Crosby took cover behind a small tree in the lot next to the house, continuing to give loud and clear verbal commands. “From my position behind the tree, I was able to clearly see what appeared to be the firearm in her hands,” Crosby said. “Throughout the incident, Stacy appeared to cycle the slide of the firearm several times. Sergeant Van Buren and Deputy Ebrill held their position directly adjacent to the residence. Both
Sergeant Van Buren and I explained to Stacy that we just wanted to speak to her and talk about what was going on, but she again refused to put down the firearm.”
After putting her dog in the house, Culotta told the cops that she was willing to talk, but she would not put down the weapon, according to the report. She then “opened the screen door and stepped out of the pool area with the firearm still in her hand.”
Van Buren and Crosby again ordered her to drop the weapon. She refused, the report states. By then deputy George Hristakopoulos had arrived at the scene and positioned himself to the west of Crosby, behind a tree. Culotta, the report states, then raised her weapon and pointed it at “in the general direction of Deputy Hristakopoulos.”
That’s when van Buren fired his Taser, striking Culotta.
She dropped the weapon and fell. Deputies handcuffed her. The weapon was then determined to be a black plastic 6mm airsoft pistol manufactured by Cybergun, with the orange tip removed.
Paramedics were called to the scene to remove the Taser darts.

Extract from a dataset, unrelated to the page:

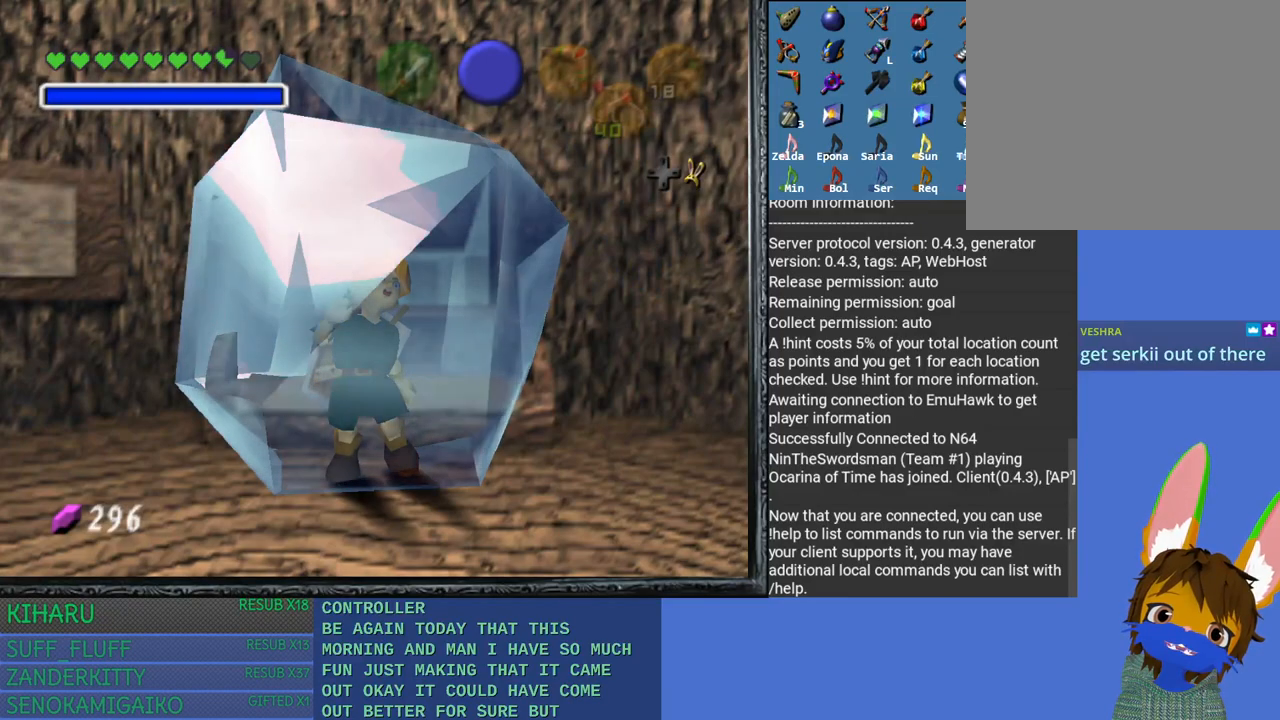
{"buttons": [], "left_stick": "down", "right_stick": "center", "events": [[50, "SQUARE", "up"], [67, "left_stick", "up-left"], [133, "CROSS", "down"], [133, "SQUARE", "down"], [133, "left_stick", "down"], [233, "CROSS", "up"], [233, "SQUARE", "up"], [250, "left_stick", "right"], [333, "left_stick", "up"], [367, "CROSS", "down"], [383, "left_stick", "left"], [400, "SQUARE", "down"], [467, "CROSS", "up"], [467, "SQUARE", "up"], [483, "left_stick", "down"]]}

Culotta told cops that she’d been recently getting medical care for being suicidal, and that she wanted law enforcement to kill her. She’d had about two drinks before the encounter with police. She was placed under arrest for aggravated assault on a law enforcement officer and resisting arrest without violence. A news release issued by the sheriff’s office stated she would be receiving mental health treatment under the state’s Baker Act, which enables law enforcement to commit an individual for psychiatric evaluation for up to three days, usually at Halifax hospital in Daytona Beach. As of today, however, Culotta was at the Flagler County jail.